### DOCUMENT PASSAGE
•••••
The NFL seems set to have a much easier go of things for the divisional round. The Seahawks’ Round 2 game against a yet-to-be-determined opponent sold out in 26 minutes Tuesday; Carolina’s upcoming home game, meanwhile, was deemed a sellout just three minutes after tickets hit the market Wednesday.

THE PLAYBOOK: Previewing all four NFL wild-card weekend matchups

15 comments
Montana410
Montana410

I am happy for the military families getting to go the game, but, Maybe Kroger could pay their employees a little more than minimum wage.

ElvisHitler
ElvisHitler

Hi i'm a dumb hick and i want to guh to the puckers game and sit in 50 below weather just to watch me team get slotterd. i'll jus git lickered up and wurry bout the frossbight on mundee. pass me a cold one.

PhillyPenn
PhillyPenn

With the weather being what it's going to be in GB and CIncy I can kind of understand this, but Indy?
•••••
### DATA SECTION
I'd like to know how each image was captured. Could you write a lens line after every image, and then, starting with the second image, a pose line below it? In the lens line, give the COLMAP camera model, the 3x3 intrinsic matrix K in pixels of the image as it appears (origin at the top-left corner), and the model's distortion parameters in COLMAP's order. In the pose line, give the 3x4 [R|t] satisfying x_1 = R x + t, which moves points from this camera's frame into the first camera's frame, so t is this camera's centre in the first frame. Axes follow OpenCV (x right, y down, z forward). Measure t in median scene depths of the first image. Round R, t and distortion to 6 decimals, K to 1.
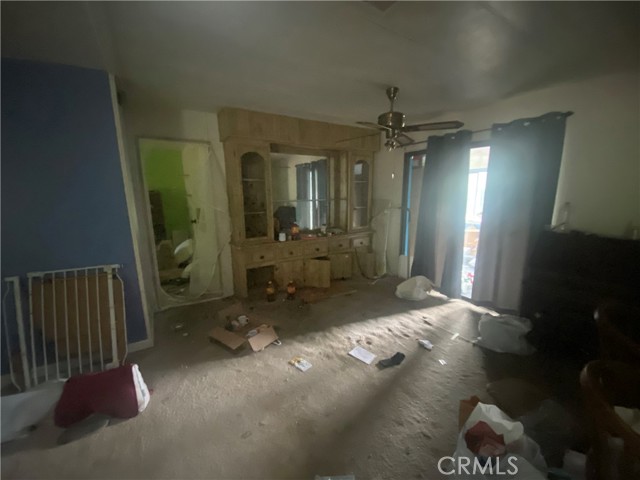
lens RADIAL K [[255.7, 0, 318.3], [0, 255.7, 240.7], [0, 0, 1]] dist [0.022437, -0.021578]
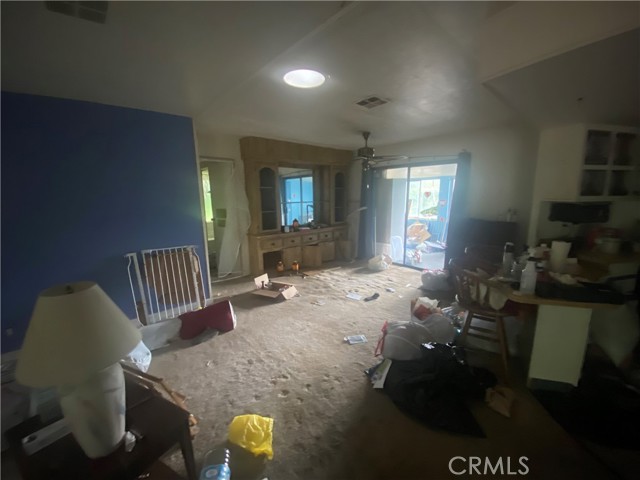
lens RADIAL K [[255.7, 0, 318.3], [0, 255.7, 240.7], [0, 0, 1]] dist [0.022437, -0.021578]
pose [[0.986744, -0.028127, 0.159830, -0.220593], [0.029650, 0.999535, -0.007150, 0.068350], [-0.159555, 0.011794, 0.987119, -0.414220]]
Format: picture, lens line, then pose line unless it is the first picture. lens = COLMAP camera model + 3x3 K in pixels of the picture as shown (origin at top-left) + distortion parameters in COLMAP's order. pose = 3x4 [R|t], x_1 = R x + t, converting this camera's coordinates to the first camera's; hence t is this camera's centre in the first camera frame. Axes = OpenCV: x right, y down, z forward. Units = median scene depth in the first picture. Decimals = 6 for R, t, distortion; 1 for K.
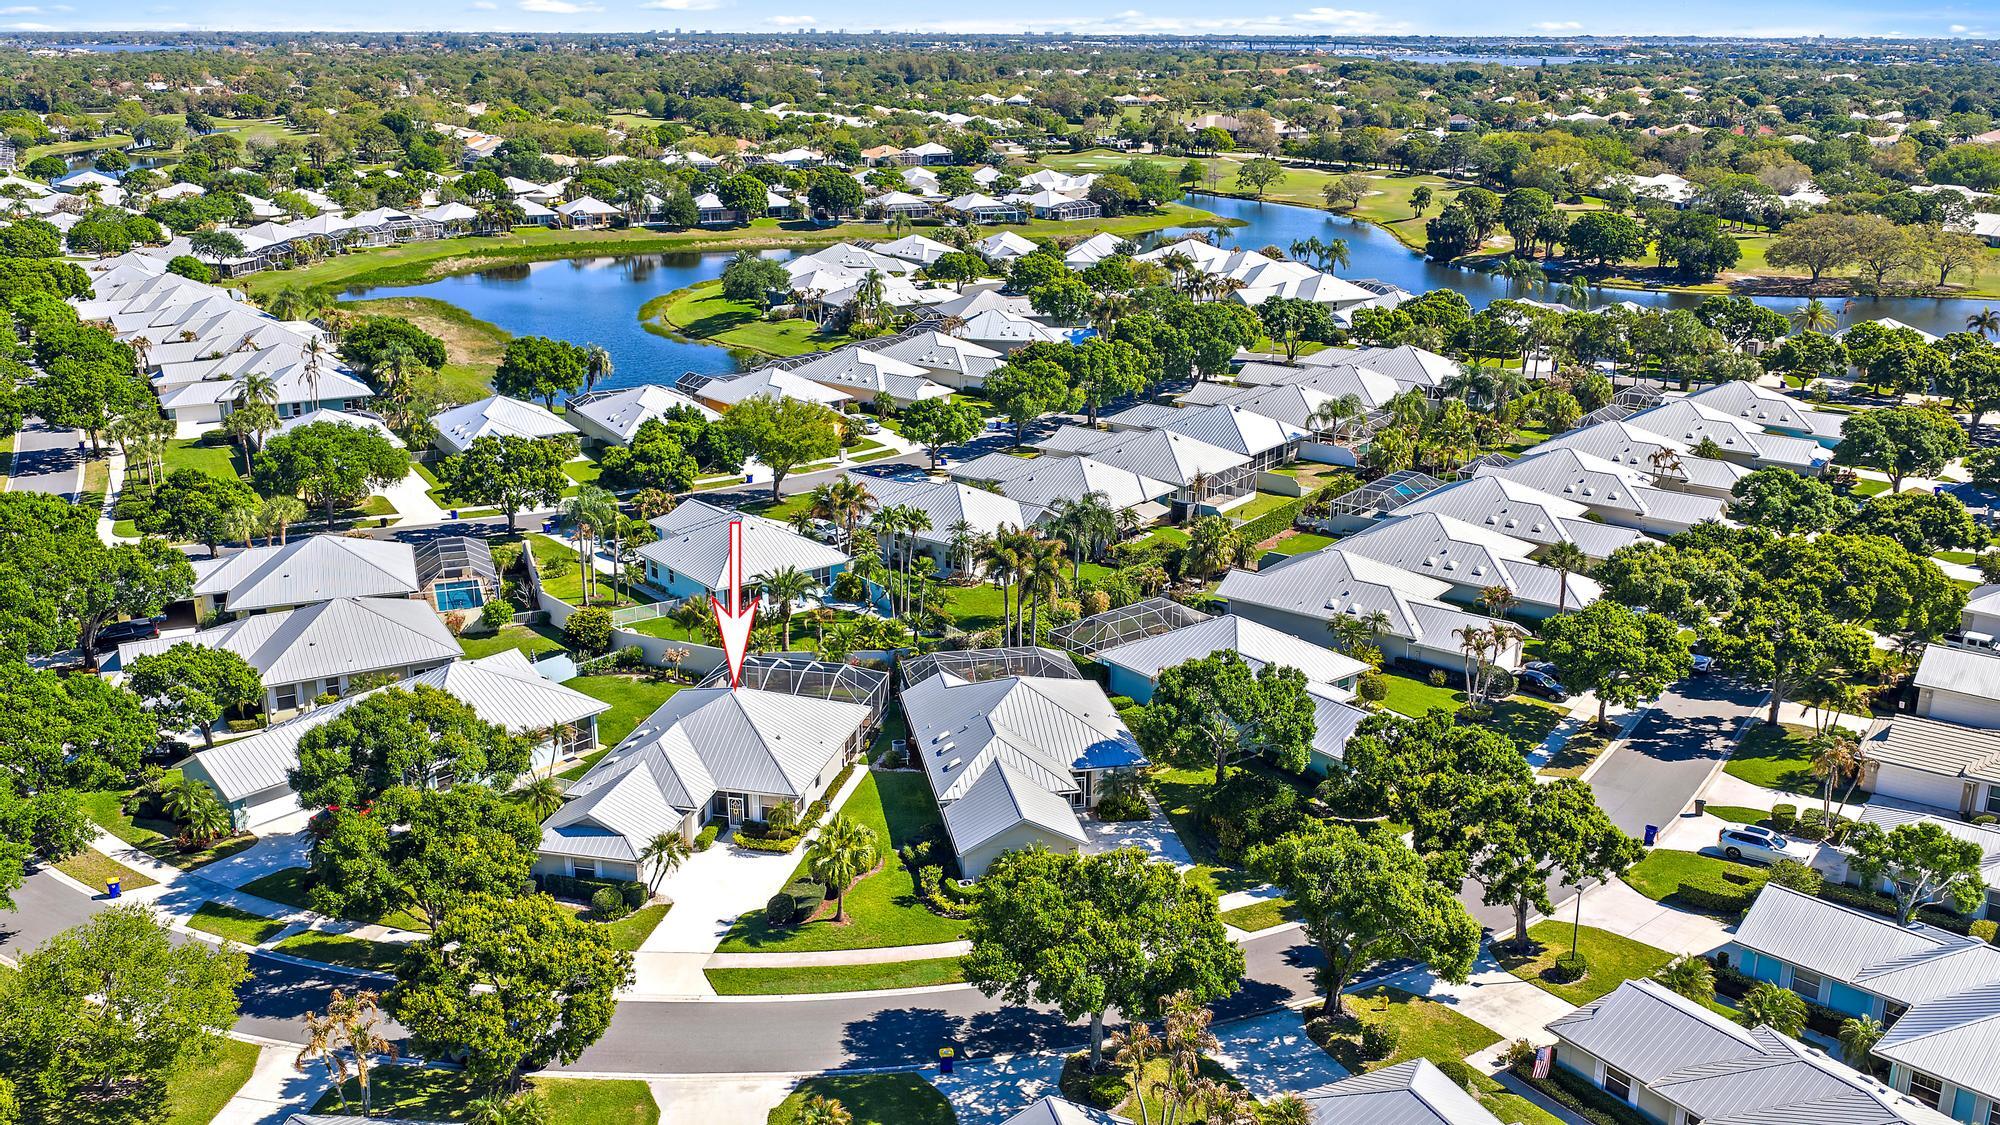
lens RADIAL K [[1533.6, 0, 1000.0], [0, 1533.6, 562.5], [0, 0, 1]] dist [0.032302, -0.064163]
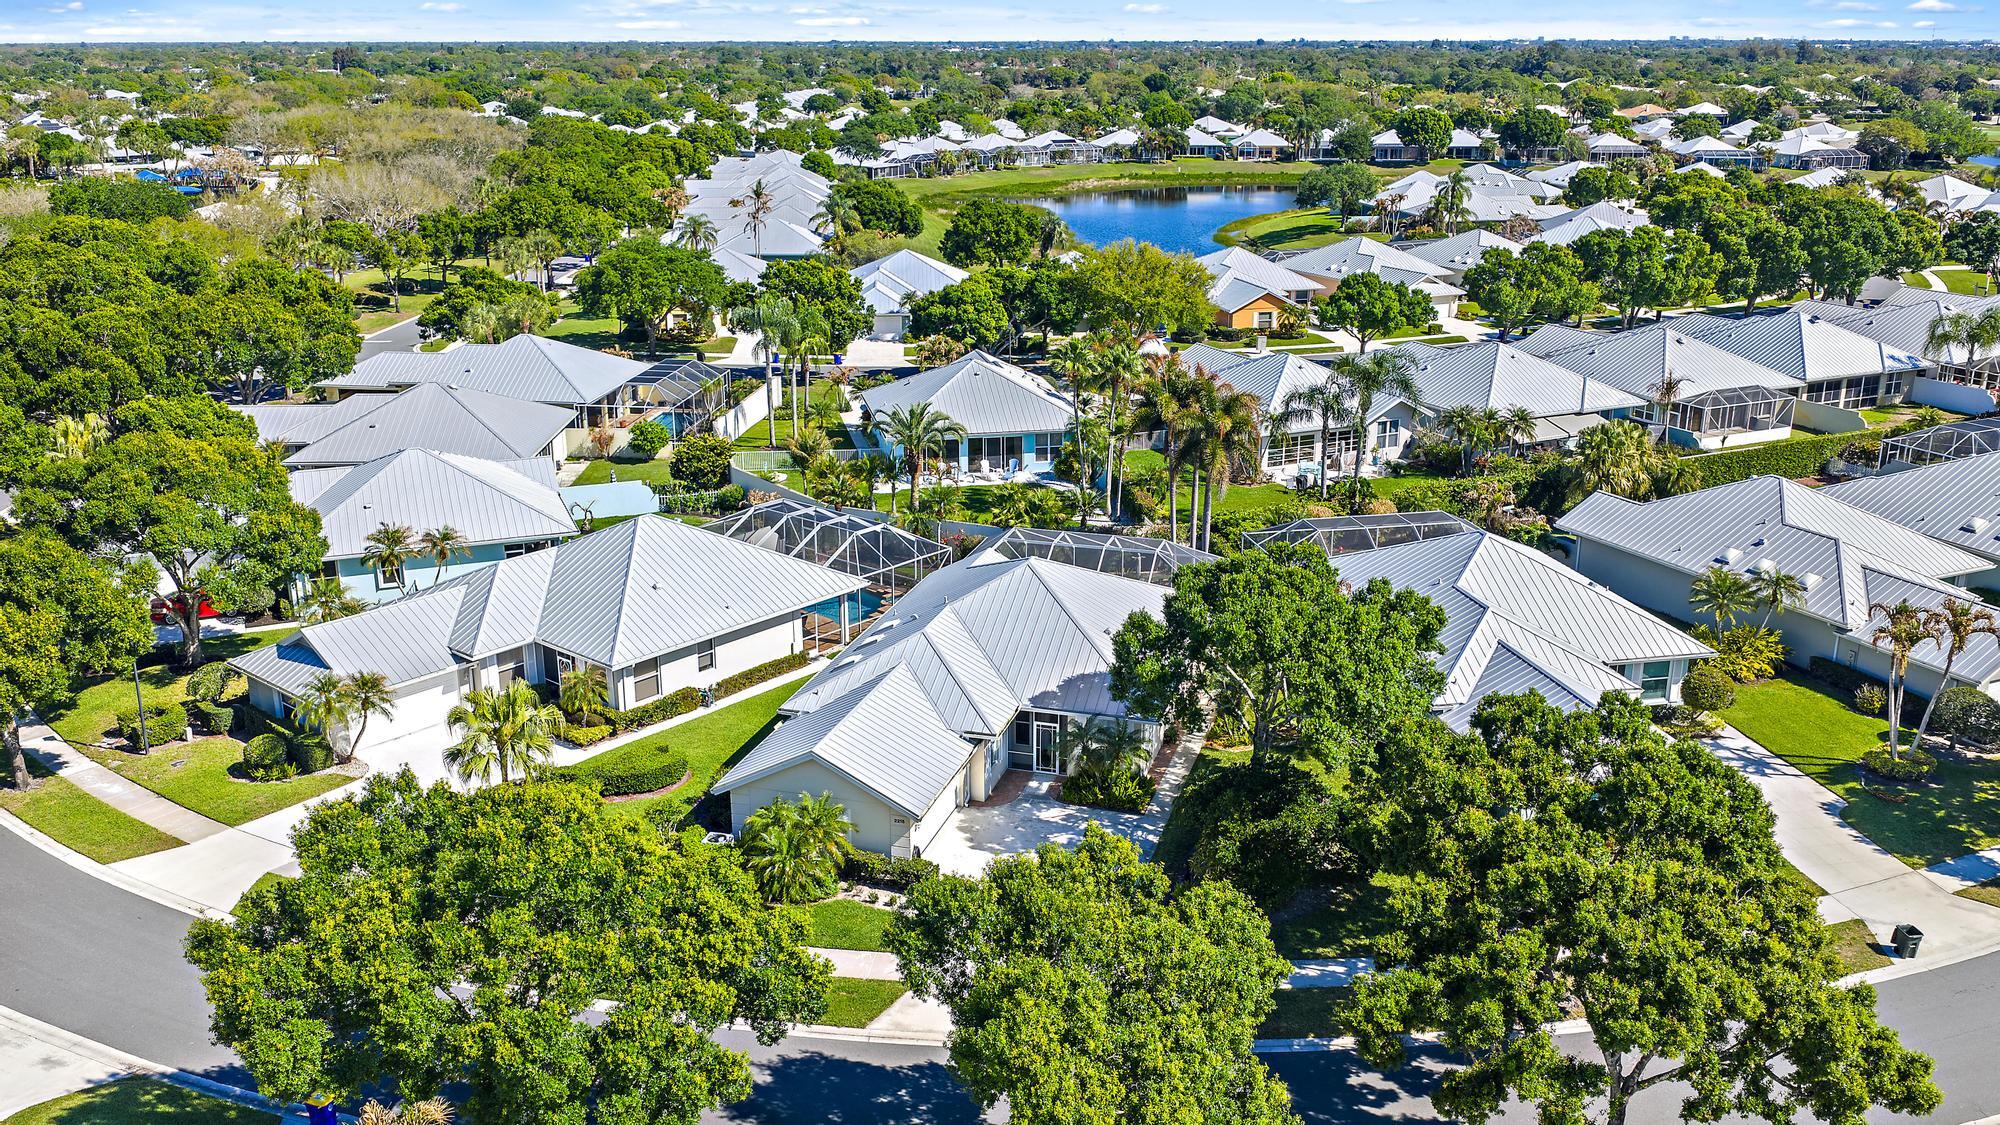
•••••
### WORK ORDER
From the passage on NFL playoff ticket sales, extract the part that opens with the words "Hi i'm a dumb" and closes with "a cold one.". Copy it word for word. The material is separate from the text.

### YOUR SOLUTION
Hi i'm a dumb hick and i want to guh to the puckers game and sit in 50 below weather just to watch me team get slotterd. i'll jus git lickered up and wurry bout the frossbight on mundee. pass me a cold one.